Addressing a session at the RSA security conference here, Mr Etue said Microsoft’s ongoing appeal against the demand, after refusing to comply with the subpoena, is a case many security specialists didn’t notice because it involved a consumer cloud environment, Microsoft’s Hotmail web mail service.
However, he stressed that the case “is a big deal” and has far-reaching implications for the cloud sector.
“Microsoft has said this is extraterritorial, that you can’t subpoena data outside our US operations. If that was a piece of paper sitting in Microsoft’s Irish office, [a us court]would have ask the Irish government to go get that document,” Mr Etue said.
Instead, the court went directly to Microsoft to demand the e-mails. Microsoft is appealing the case on the grounds of data privacy, arguing that existing international treaties are the appropriate and lawful route for requesting cross-border data access.

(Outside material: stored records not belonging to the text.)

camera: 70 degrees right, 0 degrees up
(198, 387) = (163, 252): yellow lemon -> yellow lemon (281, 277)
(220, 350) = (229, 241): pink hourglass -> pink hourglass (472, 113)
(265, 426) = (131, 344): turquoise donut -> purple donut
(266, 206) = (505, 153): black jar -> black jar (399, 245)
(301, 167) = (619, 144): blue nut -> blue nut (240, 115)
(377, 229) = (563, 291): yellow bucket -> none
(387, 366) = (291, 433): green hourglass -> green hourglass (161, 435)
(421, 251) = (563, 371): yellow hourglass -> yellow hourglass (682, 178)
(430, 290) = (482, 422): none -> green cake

Mr Etue believes the case will go all the way to the Supreme Court before it is resolved.
For the many big cloud service providers around the globe, the Microsoft case raises the question of “what’s the chain of ownership of the cloud”, he said.
"For example, if you are doing business with [Japanese provider] NTT in a service in Europe, does that bring the Japanese government into the conversation?"

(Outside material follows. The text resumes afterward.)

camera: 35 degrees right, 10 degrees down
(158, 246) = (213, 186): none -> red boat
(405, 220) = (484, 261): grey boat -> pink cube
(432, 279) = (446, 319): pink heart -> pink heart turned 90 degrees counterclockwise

For businesses using cloud providers, the chain of ownership raises security, governance, government discovery, and risk issues because many cloud companies and services utilise other cloud providers, especially companies offering Platform as a Service (PaaS) and Software as a Service (SaaS).
Some PaaS and SaaS services could have at least five other cloud providers behind them, he said, and some do not make this clear to users of the service.
There are few industry standards concerning what companies have to communicate about such arrangements, and how, he said.
“It’s not clear who is responsible for discovery, and it’s not clear who is managing risk. Understanding what the trail of their data is, and how you control these environments, is critical in adopting the cloud in a secure fashion.”
Encryption is consequently, very important because “it’s the one security control that works when you don’t have control of the rest of the cloud infrastructure.”
You can take data that is encrypted and put them into a hostile environment and know they will remain secure with a mathematical degree of certainty, he noted.
Mr Etue emphasised that cloud users should use their own encryption in the cloud to retain control of encryption keys, because a cloud provider may have an obligation to surrender the keys of its own cloud encryption offering to government agencies such as the National Security Agency.
“We’re seeing [company] general counsels driving encryption now because of that [concern],” he noted.
The session, entitled Whose Cloud is it Anyway? Exploring Data Security, Ownership and Control, looked at aspects of data management for cloud service providers and for businesses using cloud services.